"Avec une amie, on a chacun fait tester un cachet d'ecstasy. Celui que j'ai fait analyser était à 150 mg de MDMA et celui de mon amie à 237 mg. Cent cinquante milligrammes, c'est déjà une dose complète pour un homme d'environ 80 kg, et 237 mg, c'est une très forte dose pour n'importe qui."
La RTS a recueilli, sous couvert d'anonymat, le témoignage de deux hommes après réception des résultats des analyses de leurs produits stupéfiants en laboratoire. Tous deux se décrivent comme des consommateurs occasionnels, et voient d’un très bon oeil le dispositif genevois de drug checking.
Pour eux, recourir à ce service est une manière de se "responsabiliser", d'être davantage acteurs de leur consommation et de limiter au maximum les risques. Le trentenaire cité plus haut le reconnaît: sans ce contrôle, il aurait pu y avoir "de très mauvaises surprises".
Dispositif lancé en juin à Genève
Après avoir été proposé ponctuellement lors de manifestations genevoises comme la Lake Parade ou la Geneva Pride, le dispositif de drug checking a été lancé de manière permanente à Genève en juin.
L'objectif est de réduire les risques liés à la prise de drogues, en s’assurant par exemple que la cocaïne, l'ecstasy ou le LSD des consommateurs ne sont pas coupés avec d’autres substances inattendues et potentiellement dangereuses.
L’association Première ligne, via son action "Nuit Blanche?", est derrière la démarche. Un tel système existait déjà dans des villes alémaniques comme Zurich ou Berne, mais pas encore en Suisse romande.
>> Lire : Genève propose un service d'analyses des drogues, une première romande
Anonymat garanti
Dans la pratique, l’utilisateur peut amener le lundi soir les substances qu'il souhaite contrôler.
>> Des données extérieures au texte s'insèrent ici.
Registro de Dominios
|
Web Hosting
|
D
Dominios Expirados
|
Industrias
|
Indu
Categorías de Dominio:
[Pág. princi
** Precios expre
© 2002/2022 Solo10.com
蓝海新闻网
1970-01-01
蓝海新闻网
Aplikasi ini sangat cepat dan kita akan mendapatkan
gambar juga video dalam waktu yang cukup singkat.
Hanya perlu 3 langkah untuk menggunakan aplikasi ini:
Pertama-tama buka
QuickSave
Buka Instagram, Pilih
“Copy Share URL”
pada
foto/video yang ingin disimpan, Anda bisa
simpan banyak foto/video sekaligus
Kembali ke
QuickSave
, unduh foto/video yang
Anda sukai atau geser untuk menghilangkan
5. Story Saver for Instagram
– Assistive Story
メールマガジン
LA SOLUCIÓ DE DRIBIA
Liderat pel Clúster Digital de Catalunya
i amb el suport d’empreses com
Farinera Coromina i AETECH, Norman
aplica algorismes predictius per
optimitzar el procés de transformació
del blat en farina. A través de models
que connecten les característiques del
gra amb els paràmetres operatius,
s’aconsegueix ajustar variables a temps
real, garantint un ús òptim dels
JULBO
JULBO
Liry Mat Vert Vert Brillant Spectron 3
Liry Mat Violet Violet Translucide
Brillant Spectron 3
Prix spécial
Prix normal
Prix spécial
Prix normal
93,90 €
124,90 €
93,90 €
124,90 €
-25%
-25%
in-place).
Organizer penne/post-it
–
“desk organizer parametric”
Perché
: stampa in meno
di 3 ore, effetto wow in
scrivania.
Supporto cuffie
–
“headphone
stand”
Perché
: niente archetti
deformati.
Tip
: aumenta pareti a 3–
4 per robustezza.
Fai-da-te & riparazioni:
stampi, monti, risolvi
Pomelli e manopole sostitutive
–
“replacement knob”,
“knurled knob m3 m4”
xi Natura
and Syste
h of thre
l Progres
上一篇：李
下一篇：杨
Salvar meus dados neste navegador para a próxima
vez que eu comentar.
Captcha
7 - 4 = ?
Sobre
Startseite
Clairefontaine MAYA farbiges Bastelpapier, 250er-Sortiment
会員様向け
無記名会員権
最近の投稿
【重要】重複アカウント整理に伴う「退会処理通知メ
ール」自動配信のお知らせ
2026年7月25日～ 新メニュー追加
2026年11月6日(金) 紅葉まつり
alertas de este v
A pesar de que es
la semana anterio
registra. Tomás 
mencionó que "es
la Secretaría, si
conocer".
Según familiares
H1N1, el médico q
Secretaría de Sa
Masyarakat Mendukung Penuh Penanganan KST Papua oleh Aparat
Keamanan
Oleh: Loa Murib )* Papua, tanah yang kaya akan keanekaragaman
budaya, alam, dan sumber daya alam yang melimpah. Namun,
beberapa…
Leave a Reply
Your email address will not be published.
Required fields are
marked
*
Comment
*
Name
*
L'échantillon est ensuite envoyé dans un laboratoire du Centre universitaire romand de médecine légale. Le vendredi, le résultat du test est connu. La démarche s'accompagne d'un entretien de réduction des risques.
Le maximum est fait pour mettre les consommateurs en confiance: musique d'ambiance, atmosphère lumineuse travaillée... L'anonymat, en particulier, est garanti. Une condition cruciale, pour des usagers qui préfèrent souvent rester discrets.
Tous les âges, tous les milieux
Près de 4 mois après l'introduction du service à Genève, l'association n'a pas identifié un profil-type d'usager. Au niveau de l'âge, "cela va de 20 à environ 70 ans" et de "tous milieux socio-professionnels", détaille Stéphane Moelo, collaborateur de "Nuit Blanche?".
Il s'agit plutôt d'utilisateurs ponctuels, festifs et récréatifs. Les usagers vraiment accros à une substance, eux, ont généralement besoin de consommer leur produit immédiatement après l’avoir acheté, explique-t-il.
En ce qui concerne les substances en elles-mêmes, l'association n'a pour l'heure pas été confrontée à des mélanges inattendus. En revanche, beaucoup de produits testés se révèlent "hautement dosés en substances actives", souligne la coordinatrice Roxane Mégevand, qui précise qu'il s'agit d'une tendance constatée à l'échelle suisse voire européenne.
En moyenne 5 analyses par semaine
Ce projet pilote, financé par le canton, coûte environ 100'000 francs par an. Si les porteurs du projet estiment qu'il est encore un peu tôt pour tirer un vrai bilan, ils se disent plutôt satisfaits.
Il y a actuellement en moyenne cinq analyses de substance par semaine, sur une capacité de dix, selon l'association.
Les porteurs du projet réfutent le risque de banalisation ou d'incitation à la consommation. Ils rappellent que le drug checking s'adresse à des personnes qui ont déjà fait le choix de consommer et ne fait que leur apporter une information objective sur la qualité de leur substance, en termes de dosage et de composition.
Pour Roxane Mégevand, le dispositif peut même, à l'inverse, avoir pour effet que les usagers "diffèrent, voire renoncent à une consommation si la substance est dite potentiellement dangereuse".
L'un des consommateurs a en tout cas affirmé à la RTS qu'il ne consommerait "plus jamais sans faire tester avant". Pour lui, "c'est un luxe d'avoir ce dispositif à Genève, on l'attendait depuis très longtemps". A l'avenir, l'association Première ligne ambitionne d'amener ce drug checking dans les clubs et les festivals.